In short, to paraphrase the columnist George Will, academics and
especially specialists in American history at Texas are in favor of
diversity in everything but thought. This is not just an acerbic
quotation, nor is the NAS report to be dismissed as a right-wing
polemic. The crises of intellectual conformity that Will and the
association are depicting are endemic to academic life all over the
country.
From where I sit it appears that both articles make some good points. Grossman and Carey remind us that it is hard to place a piece of scholarship into only one category. Pell's point about the lack of intellectual diversity in the academy is worth considering.
1 comment:
The problem with the NAS report, as I see it, is it was designed from the start to affirm the conservative biases of the organization's members. The premise was "we think there's too much RCG research and teaching going on in the History profession." From there, they set out to count anything that could be interpreted as having RCG content, and interpreted that to mean anything that discussed non-white, non-male, non-poor people. It would have been more honest to count every assignment about elite white males as also having "RCG content" as, believe it or not, elite while males have a class, a race, and a gender! Had they done this, they might have concluded that 100% of the readings and courses had "RCG content."

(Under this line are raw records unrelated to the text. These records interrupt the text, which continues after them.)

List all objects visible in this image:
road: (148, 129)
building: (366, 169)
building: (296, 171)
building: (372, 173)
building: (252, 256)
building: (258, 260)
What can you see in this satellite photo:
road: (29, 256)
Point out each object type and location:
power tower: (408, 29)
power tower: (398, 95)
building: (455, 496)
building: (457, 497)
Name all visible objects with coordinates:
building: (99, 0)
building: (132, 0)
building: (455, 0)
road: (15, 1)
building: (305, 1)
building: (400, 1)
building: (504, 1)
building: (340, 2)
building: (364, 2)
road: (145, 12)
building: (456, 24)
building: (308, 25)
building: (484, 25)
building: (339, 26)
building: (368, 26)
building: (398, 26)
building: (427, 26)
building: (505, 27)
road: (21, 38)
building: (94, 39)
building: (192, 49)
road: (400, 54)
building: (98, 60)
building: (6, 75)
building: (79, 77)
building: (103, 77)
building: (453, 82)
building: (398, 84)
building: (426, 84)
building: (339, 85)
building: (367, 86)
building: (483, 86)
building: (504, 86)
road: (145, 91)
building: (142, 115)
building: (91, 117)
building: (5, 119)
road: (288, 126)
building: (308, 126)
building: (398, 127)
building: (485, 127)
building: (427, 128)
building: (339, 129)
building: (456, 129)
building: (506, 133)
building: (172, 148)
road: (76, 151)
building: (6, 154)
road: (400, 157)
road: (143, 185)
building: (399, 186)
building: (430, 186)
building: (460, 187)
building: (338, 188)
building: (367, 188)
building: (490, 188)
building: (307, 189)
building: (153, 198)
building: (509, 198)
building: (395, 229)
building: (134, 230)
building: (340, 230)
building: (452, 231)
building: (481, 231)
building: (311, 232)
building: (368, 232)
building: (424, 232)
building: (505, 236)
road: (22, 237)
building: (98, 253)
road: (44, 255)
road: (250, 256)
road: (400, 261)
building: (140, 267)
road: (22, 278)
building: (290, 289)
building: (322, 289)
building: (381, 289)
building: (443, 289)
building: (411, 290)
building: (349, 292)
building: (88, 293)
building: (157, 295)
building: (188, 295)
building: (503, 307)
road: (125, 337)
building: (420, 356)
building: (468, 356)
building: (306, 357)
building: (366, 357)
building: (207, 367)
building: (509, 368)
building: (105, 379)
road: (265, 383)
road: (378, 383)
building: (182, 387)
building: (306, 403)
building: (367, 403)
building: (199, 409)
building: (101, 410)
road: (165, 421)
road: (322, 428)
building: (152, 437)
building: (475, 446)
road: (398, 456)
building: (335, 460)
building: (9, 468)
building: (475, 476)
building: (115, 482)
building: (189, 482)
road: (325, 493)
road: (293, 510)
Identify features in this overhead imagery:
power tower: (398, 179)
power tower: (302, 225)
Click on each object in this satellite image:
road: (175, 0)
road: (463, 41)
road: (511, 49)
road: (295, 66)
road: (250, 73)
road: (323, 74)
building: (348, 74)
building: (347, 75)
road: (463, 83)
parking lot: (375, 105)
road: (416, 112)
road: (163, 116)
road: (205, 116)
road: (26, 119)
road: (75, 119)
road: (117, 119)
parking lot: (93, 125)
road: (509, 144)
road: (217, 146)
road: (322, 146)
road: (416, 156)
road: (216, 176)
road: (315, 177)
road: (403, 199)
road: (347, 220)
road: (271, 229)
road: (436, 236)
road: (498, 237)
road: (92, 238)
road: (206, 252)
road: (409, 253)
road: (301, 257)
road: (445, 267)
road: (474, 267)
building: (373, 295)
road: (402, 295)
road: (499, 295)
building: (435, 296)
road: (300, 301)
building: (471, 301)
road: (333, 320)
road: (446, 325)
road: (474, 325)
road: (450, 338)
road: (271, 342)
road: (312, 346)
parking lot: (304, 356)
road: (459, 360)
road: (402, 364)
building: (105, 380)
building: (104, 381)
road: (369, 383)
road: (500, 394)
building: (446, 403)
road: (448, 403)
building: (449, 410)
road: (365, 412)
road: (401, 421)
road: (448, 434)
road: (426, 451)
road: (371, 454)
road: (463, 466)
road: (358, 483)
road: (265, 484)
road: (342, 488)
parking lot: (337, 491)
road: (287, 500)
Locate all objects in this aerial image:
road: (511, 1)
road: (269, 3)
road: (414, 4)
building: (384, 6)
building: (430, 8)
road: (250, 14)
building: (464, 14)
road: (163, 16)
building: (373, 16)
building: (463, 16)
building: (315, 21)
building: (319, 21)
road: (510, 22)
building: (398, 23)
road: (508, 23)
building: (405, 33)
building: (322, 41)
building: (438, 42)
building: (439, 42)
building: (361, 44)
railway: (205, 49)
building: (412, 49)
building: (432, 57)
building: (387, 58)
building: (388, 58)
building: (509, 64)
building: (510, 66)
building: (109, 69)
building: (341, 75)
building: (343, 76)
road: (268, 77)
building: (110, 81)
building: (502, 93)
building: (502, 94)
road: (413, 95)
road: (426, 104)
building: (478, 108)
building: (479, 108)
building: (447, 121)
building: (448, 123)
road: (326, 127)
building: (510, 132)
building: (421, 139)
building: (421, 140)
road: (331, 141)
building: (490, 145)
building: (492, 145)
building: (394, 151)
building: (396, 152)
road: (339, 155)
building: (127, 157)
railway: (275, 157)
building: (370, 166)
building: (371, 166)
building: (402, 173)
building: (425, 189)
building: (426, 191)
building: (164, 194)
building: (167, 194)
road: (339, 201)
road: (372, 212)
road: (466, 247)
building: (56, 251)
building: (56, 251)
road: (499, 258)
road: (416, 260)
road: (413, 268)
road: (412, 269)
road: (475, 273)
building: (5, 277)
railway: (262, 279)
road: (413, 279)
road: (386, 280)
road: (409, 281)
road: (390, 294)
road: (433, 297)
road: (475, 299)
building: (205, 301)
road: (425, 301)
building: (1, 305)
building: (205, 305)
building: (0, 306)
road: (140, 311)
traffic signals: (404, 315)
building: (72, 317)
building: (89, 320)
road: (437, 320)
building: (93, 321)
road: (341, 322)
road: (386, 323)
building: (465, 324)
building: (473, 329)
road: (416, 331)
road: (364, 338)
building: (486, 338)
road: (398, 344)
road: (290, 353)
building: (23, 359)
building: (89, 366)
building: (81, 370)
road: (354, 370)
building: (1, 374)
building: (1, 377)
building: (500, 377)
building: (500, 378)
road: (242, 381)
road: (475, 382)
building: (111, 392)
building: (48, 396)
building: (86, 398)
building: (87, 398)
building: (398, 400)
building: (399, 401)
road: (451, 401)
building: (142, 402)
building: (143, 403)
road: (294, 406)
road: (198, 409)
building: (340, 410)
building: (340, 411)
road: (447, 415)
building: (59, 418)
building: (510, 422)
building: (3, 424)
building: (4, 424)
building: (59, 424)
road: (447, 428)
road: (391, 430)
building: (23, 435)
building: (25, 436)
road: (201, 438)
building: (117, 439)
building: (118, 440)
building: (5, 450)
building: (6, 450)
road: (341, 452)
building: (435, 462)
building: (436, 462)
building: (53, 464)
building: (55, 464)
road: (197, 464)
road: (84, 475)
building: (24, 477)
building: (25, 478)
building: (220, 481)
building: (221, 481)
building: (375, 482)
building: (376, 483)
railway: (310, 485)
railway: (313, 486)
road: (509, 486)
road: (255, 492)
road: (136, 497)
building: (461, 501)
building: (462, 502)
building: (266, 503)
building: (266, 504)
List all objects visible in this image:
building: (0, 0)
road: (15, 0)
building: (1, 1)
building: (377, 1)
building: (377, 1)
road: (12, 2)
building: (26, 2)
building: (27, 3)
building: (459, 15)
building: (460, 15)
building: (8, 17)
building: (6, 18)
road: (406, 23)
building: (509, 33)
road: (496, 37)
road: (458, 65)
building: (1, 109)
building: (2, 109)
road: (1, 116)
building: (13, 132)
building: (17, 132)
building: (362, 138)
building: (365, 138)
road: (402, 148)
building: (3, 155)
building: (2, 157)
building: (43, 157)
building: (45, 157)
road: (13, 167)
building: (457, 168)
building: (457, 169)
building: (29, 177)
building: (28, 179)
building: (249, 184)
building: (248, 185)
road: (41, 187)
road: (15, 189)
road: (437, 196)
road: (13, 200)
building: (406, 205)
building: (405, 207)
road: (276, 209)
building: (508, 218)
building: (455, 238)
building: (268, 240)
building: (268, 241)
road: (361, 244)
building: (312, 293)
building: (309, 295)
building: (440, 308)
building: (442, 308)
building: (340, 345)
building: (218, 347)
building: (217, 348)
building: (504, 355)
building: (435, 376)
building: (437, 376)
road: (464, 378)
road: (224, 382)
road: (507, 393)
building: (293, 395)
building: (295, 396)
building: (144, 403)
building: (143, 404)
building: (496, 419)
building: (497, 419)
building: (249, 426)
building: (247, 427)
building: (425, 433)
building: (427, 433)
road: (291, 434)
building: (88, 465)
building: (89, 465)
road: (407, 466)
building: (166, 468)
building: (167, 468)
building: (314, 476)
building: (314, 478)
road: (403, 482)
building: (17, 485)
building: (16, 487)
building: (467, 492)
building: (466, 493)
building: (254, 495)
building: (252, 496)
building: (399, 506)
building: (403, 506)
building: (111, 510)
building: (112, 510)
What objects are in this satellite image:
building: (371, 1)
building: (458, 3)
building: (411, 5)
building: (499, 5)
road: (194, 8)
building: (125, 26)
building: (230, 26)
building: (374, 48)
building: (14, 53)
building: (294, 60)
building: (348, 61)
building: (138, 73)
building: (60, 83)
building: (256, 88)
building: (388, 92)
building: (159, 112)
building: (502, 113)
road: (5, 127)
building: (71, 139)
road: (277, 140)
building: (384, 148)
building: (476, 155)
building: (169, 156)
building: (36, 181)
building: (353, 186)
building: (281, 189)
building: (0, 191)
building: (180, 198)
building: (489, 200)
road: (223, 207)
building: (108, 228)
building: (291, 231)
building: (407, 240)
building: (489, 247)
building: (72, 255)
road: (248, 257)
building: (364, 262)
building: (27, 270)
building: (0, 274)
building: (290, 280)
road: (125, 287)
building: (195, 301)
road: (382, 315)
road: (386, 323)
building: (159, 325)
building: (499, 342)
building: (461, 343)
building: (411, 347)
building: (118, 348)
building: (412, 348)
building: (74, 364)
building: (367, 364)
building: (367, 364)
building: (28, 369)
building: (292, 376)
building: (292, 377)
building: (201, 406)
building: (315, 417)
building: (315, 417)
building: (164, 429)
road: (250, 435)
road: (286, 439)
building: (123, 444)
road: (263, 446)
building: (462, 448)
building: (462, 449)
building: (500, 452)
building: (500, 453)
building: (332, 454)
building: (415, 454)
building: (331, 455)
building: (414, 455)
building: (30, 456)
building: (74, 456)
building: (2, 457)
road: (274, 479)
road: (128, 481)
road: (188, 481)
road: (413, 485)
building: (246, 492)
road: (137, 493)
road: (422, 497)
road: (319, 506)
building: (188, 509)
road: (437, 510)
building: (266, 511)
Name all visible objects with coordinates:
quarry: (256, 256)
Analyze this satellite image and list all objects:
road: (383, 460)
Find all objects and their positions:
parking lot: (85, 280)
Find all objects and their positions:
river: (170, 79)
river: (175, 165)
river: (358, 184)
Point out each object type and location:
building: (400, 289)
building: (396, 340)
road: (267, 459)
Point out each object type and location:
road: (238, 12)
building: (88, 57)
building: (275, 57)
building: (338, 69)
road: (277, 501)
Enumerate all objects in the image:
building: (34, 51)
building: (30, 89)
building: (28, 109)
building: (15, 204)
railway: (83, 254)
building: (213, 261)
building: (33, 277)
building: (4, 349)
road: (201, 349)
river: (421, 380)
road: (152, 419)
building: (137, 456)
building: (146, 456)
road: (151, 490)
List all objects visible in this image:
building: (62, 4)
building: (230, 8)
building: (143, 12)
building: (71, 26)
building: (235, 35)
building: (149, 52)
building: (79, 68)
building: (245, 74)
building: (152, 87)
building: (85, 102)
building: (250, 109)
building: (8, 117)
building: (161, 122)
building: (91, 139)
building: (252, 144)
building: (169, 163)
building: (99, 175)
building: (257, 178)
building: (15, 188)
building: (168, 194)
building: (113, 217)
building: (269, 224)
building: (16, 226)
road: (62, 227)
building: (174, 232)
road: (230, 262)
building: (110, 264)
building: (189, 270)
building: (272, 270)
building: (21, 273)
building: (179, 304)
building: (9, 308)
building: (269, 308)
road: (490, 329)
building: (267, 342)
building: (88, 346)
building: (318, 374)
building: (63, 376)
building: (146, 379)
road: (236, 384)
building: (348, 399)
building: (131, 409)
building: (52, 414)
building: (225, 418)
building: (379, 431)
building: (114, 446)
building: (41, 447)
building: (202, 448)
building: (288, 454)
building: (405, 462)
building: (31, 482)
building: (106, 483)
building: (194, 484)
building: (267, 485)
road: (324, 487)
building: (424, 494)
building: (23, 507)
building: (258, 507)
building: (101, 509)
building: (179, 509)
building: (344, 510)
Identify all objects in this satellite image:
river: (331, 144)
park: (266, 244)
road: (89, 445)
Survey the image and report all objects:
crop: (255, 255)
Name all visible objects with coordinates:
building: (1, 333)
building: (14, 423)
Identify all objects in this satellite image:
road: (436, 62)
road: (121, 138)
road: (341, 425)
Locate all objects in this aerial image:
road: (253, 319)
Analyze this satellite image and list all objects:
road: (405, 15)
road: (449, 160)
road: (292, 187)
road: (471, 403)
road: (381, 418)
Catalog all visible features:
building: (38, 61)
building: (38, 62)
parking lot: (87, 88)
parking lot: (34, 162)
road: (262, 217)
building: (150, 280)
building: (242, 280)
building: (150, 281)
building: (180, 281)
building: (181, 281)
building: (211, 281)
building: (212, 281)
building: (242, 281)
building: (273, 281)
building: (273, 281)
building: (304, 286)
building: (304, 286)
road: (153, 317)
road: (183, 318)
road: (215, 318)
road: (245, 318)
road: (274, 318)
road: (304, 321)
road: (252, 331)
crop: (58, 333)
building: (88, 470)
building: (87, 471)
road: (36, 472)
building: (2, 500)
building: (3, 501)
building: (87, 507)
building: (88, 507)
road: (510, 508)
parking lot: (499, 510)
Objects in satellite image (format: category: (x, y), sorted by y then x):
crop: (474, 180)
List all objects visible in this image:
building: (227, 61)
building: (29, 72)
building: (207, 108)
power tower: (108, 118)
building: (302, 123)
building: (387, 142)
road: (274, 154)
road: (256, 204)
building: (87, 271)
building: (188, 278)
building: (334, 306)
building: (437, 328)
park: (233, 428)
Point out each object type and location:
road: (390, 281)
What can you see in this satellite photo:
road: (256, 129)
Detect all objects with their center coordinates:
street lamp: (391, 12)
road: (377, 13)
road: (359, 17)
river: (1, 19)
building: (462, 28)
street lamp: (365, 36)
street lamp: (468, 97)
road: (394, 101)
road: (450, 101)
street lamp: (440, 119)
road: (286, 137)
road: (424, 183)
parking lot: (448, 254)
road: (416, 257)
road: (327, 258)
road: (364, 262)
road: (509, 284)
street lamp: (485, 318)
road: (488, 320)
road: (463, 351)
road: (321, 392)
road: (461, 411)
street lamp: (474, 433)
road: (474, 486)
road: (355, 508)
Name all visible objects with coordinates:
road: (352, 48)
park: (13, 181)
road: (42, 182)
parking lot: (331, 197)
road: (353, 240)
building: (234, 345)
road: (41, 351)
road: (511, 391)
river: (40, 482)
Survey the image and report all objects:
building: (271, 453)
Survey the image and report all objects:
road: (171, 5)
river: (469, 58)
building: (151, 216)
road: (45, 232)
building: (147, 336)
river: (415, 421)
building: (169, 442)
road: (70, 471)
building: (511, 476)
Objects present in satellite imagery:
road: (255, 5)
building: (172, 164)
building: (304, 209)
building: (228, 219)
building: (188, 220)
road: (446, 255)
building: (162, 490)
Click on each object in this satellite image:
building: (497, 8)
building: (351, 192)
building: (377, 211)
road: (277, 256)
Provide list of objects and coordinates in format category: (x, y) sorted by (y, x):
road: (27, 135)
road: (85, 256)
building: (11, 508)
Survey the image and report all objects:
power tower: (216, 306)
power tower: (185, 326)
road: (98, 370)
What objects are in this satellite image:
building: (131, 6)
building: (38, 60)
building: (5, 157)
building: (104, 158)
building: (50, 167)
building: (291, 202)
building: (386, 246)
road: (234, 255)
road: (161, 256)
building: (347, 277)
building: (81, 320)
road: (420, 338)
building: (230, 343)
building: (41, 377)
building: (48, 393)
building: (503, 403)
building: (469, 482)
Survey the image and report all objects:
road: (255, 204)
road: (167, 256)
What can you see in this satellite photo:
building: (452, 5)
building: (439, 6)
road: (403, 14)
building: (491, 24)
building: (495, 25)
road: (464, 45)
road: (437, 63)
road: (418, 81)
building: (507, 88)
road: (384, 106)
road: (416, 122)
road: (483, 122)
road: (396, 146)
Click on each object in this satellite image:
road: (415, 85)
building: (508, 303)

A better, more objective question to ask would have been this: have the historical subjects taught (and written about) by academic historians become broader or more narrow over time? We are historians, after all--shouldn't we consider a historical approach to studying the issue? Looking at research, a quick review of the tables of contents from the American Historical Review in just the last year finds articles with political, legal, international/diplomatic, cultural (both high and low), agricultural, environmental, intellectual, religious, and social history approaches to the study of the past. [Some of these articles address race, class or gender, too.] I'm guessing a review of the table of contents from AHR issues from 1913 would find a much smaller set of approaches. I suspect a more thorough review of the subjects covered by the AHR over time, and the courses taught in undergraduate history programs over time would conclude that there has never been a time in the history of the profession when the breadth of approaches to the past has been broader than now.